Rarely we want to start all the workflows as each of them can take a long time. Then using a tree of child workflows is the way to go.
Q2.2.2. In the scenario where information is published into the workflow, and a “data” fix is needed to be applied by an operations team due to unforseen issue, how should this be achieved? (I see this is effectively the downside of managing the information within the flow)
It depends on the use case. In some cases, a signal can be used to update “data”. In others, the reset feature that rolls back a workflow state to some point of its execution is more appropriate.
Q2.3. If there are a number of accounts to be processed (e.g. 543,212), each has its account code on a message queue. An activity will process the queue and publish 1 workflow per message. I want to spawned a workflow once all of the dependent workflows have been successfully processed. How do I achieve this?
In this case, you don’t want independent workflows, but use either iterator pattern or a tree of child workflows.
Q2.4. In Q2.3 we advocate 1 workflow for 1 account. This might include activities like communicating to customers triggering workflows to update bank details, and have different workflows per bank type, etc. Is the above an anti-pattern and we are using the wrong tool for the job or is this an acceptable use case?
This use case looks like a good fit for Temporal.
Q3.1. When 100,000 workflows submitted by customers are failing because of a dependent system failing, I want to ensure that, after recovery, all newly created workflows submitted by customers get processed before the workflows that are in a failed state. How to achieve this without having delays on retries? I want to fail fast but then resume eagerly with lower priority to newly created workflows.
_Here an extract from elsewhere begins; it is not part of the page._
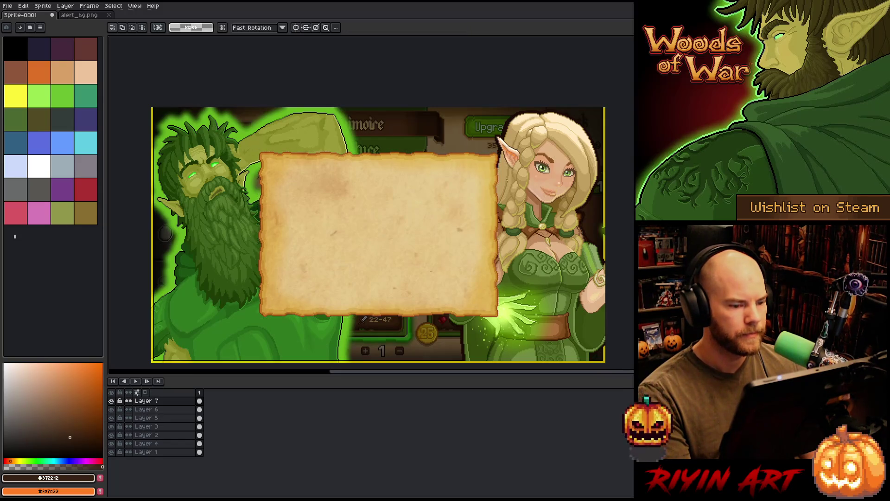
left_click(8, 6)
- Copy the whole gant_confused.png sprite and paste it onto a new Layer 8 above Layer 6
mouse_move(26, 32)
I don’t think you should have any workflows in failed state if some downstream system is down. They all should keep retrying the failed activity until the dependency is fixed.
Temporal doesn’t yet support such dynamic priorities. For static ones, you can use different task queues for different priorities.
Q3.2. When 100,000 workflows are submitted, and I want to find a subset of these to be influenced/patched. I understand that we need elastic search to be able to query on a fine grained subset or we have the state of the workflow publish to an aggregate table. What would be the best way to modify/patch the dataset? From my understanding this is not possible. We would have to release a new version of code and then have that code either accept a signal or introduce an additional activity to introduce new information.
I’m not sure what you mean by modify/patch dataset. Usually a signal is used to notify workflows about changes in the external world. You can use the batch signal feature to notify multiple workflows with a single command.
Q3.3. When introducing new versions, my understanding is that workflows are “replayed” based on the stored state. Say I had the following.
…
If the workflow failed on Beta. The reprocess does not actually “remove” the second Alpha step. This happened already. In the new version, how does the playback of the “removed” alpha a2 impact the result of alpha a7? Will a7 be the same as a2 ?
You have to keep both versions of the code until all the workflows that used the original version are still present in the system. See this documentation page that explains how versioning works.
Q3.4. When a process fails on the Beta step below, and the activity Alpha needs to be rerun as an underlying data-fix has happened. How to can we restart the workflow to process from the Alpha step below? My understanding is that when beta throws an exception it would resume on the beta step since the results of the Alpha step has already processed.
Use workflow reset (tctl v1.17 command reference | Temporal Documentation) to rerun part of the workflow.